Музыкант плюнул на горячий асфальт и сел в машину, я последовала за ним.
— У твоего отца что, с головой не в порядке? Или сильно верующий? — спросил он тихо.
— Он мне не отец. Просто, предложил подвезти, как и вас. А с головой, наверное, не в порядке.
На всякий случай, я оторвала кусок белой бумаги, в которую был завернут пирог, записала помадой номер машины попа и спрятала в свою сумочку.

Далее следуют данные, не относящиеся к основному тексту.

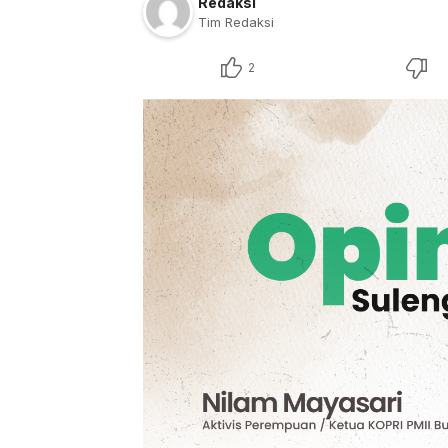
Redaksi
Tim Redaksi
2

Дальнейший наш путь проходил в полной тишине. Только избитый «Жигуленок» время от времени стучал поврежденными внутренностями. Долговязый закрыл глаза и дремал, или делал вид, что дремал. Я смотрела в окно, то и дело подавляя желание высказать благодетелю свое негодование. Сам же он сосредоточенно всматривался в дорогу и выжимал педаль газа почти до упора. Мне было нестерпимо жаль этого странного человека. Но, в то же время, я испытывала досаду и даже злость за то, как малодушно он поступил, когда должен был отстаивать свою правоту до последнего.
Прошло около часа, и степь уступила место горным хребтам, возвещавшим о том, что Зеленоморск совсем близко.
— Смотрите, наш автобус, — нарушила я долгое молчание.
Впереди метрах в ста от нас полз красный междугородный автобус.
— Он! Он, сердечный! — подтвердил толстяк со странным воодушевлением и зачем-то прибавил ходу.
— Эй, папаша, потише! Твоей колымаге и так хватит приключений на сегодня, — проснулся музыкант.
Но альтруист будто не слышал его. Машина рвалась вперед со скоростью, крайне опасной для гористой местности.
— Едва успели, — пробормотал он, когда до автобуса оставалось метров десять, и вдруг вывернул на встречную полосу и пошел на обгон.